In its annual employment outlook report released on 9 July, it said employment will remain well below the pre-financial crisis period for the foreseeable future.
The unemployment rate in the OECD region was 7.1% in the fourth quarter of 2014 – 1.6 percentage points higher than the pre-crisis level.
The Paris-based body projects the jobless rate to fall to 6.5% at the end of 2016, but stay above 20% in crisis-hit Greece and Spain.
The report highlighted the danger of high long-term unemployment levels estranging workers from the jobs market.
"Time is running out to prevent the scars of the crisis becoming permanent, with millions of workers trapped at the bottom of the economic ladder," OECD secretary general Angel Gurria said.
"If that happens, the long-run legacy of the crisis would be to ratchet inequality up yet another notch from levels that were already far too high.
"Governments need to act now to avoid a permanent increase in the number of workers stuck in chronic joblessness or moving between unemployment and low-paid precarious jobs," he added.
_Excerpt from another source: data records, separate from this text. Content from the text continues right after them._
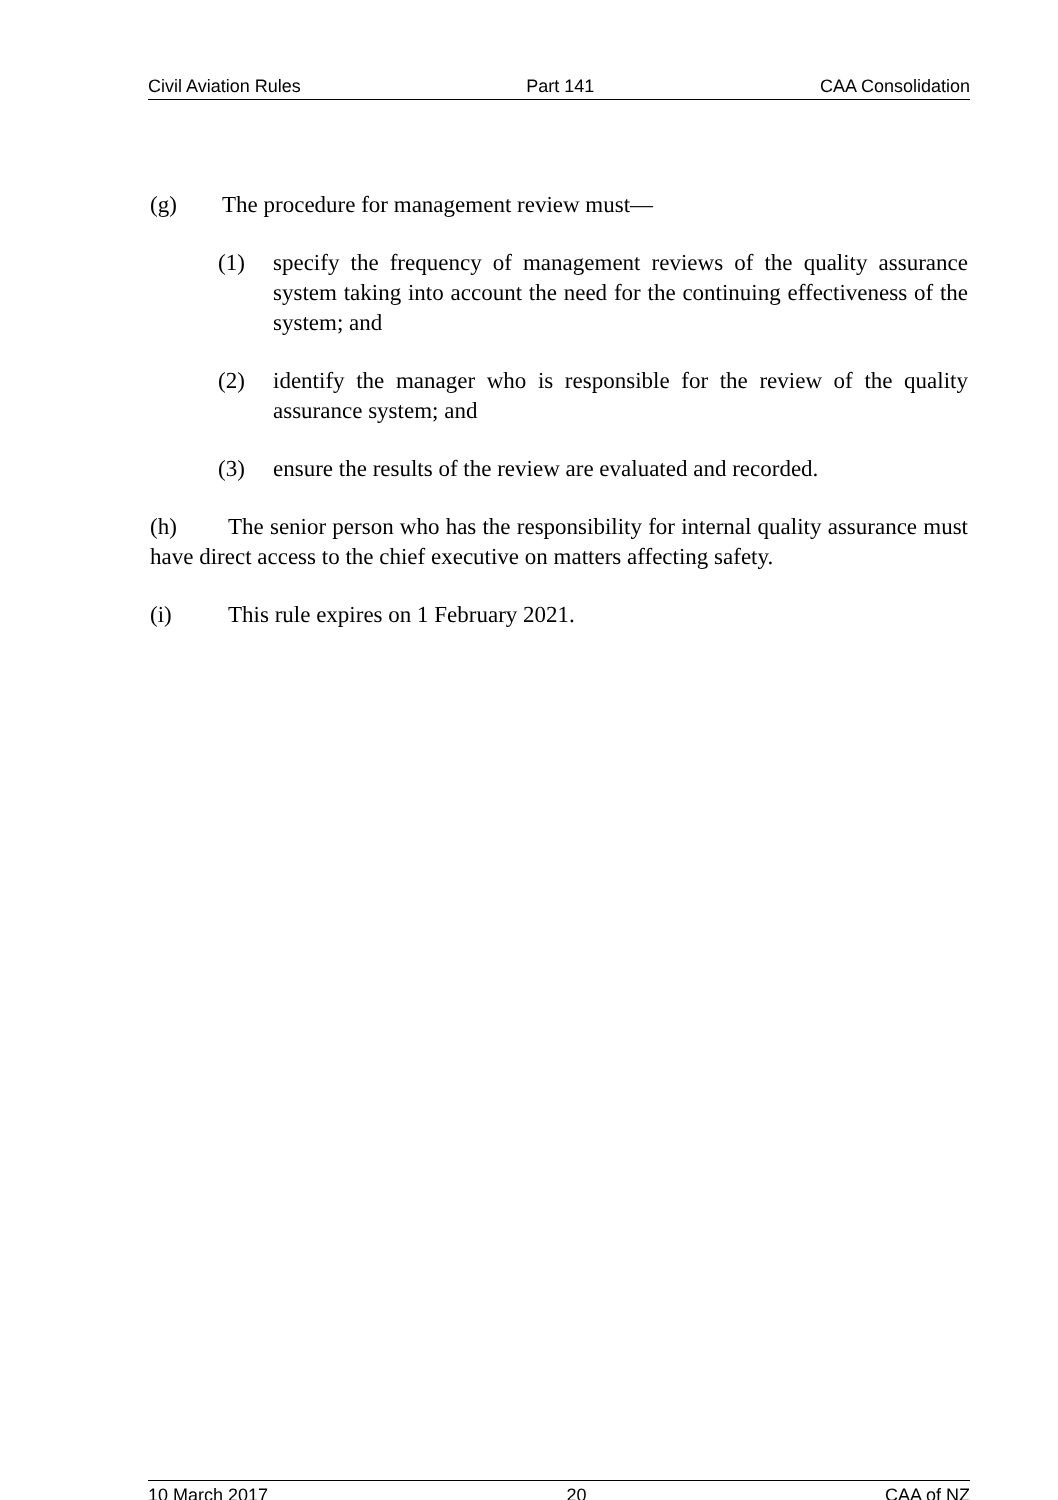Civil Aviation Rules Part 141 CAA Consolidation
(g) The procedure for management review must—
(1) specify the frequency of management reviews of the quality assurance system taking into account the need for the continuing effectiveness of the system; and
(2) identify the manager who is responsible for the review of the quality assurance system; and
(3) ensure the results of the review are evaluated and recorded.
(h) The senior person who has the responsibility for internal quality assurance must have direct access to the chief executive on matters affecting safety.
(i) This rule expires on 1 February 2021.
10 March 2017 20 CAA of NZ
Around 42 million people were without jobs across the 34 member states of the OECD in 2015, down from 45 million last year but still 10 million more than just before the onset of the global financial crisis in 2008.
The organisation said persistent high youth joblessness remained a major concern.
"While levels have peaked in the worst hit countries of southern Europe, youth unemployment remains above pre-crisis level in nearly every OECD country," it said.
The body also said wage growth had slowed, especially in the eurozone, further squeezing the income of many households and adding to their economic hardship.
"Policy makers should scale up efforts to assist jobseekers and, in particular, get the long-term unemployed and youth back into work," the report said.